TLDR; The authors propose Neural Turing Machines (NTMs). A NTM consists of a memory bank and a controller network. The controller network (LSTM or MLP in this paper) controls read/write heads by focusing their attention softly, using a distribution over all memory addresses. It can learn the parameters for two addressing mechanisms: Content-based addressing ("find similar items") and location-based addressing. NTMs can be trained end-to-end using gradient descent. The authors evaluate NTMs on program generations tasks and compare their performance against that of LSTMs. Tasks include copying, recall, prediction, and sorting binary vectors.

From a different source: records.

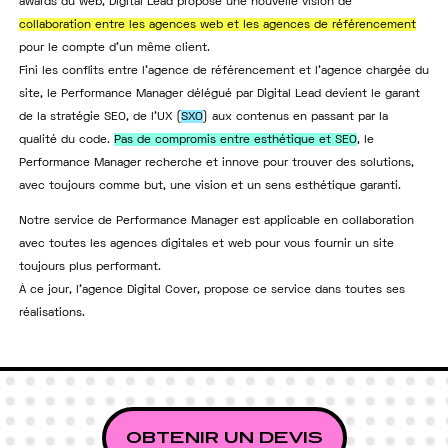
awards du web, Digital Lead propose une nouvelle vision de
collaboration entre les agences web et les agences de référencement
pour le compte d’un même client.
Fini les conflits entre l’agence de référencement et l’agence chargée du
site, le Performance Manager délégué par Digital Lead devient le garant
de la stratégie SEO, de l’UX (
SXO
) aux contenus en passant par la
qualité du code.
Pas de compromis entre esthétique et SEO
, le
Performance Manager recherche et innove pour trouver des solutions,
avec toujours comme but, une vision et un sens esthétique garanti.
Notre service de Performance Manager est applicable en collaboration
avec toutes les agences digitales et web pour vous fournir un site
toujours plus performant.
À ce jour, l’agence Digital Cover, propose ce service dans toutes ses
réalisations.
OBTENIR UN DEVIS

While both LSTMs and NTMs seems to perform well on training data, only NTMs are able to generalize to longer sequences.
#### Key Observations
- Controller network tried with LSTM or MLP. Which one works better is task-dependent, but LSTM "cache" can be a bottleneck.
- Controller size, number of read/write heads, and memory size are hyperparameters.
- Monitoring the memory addressing shows that the NTM actually learns meaningful programs.
- Number LSTM parameters grow quadratically with hidden unit size due to recurrent connection, not so for NTMs, leading to models with fewer parameters.
- Example problems are very small, typically using sequences 8 bit vectors.
#### Notes/Questions
- At what length to NTMs stop to work? Would've liked to see where results get significantly worse.
- Can we automatically transform fuzzy NTM programs into deterministic ones?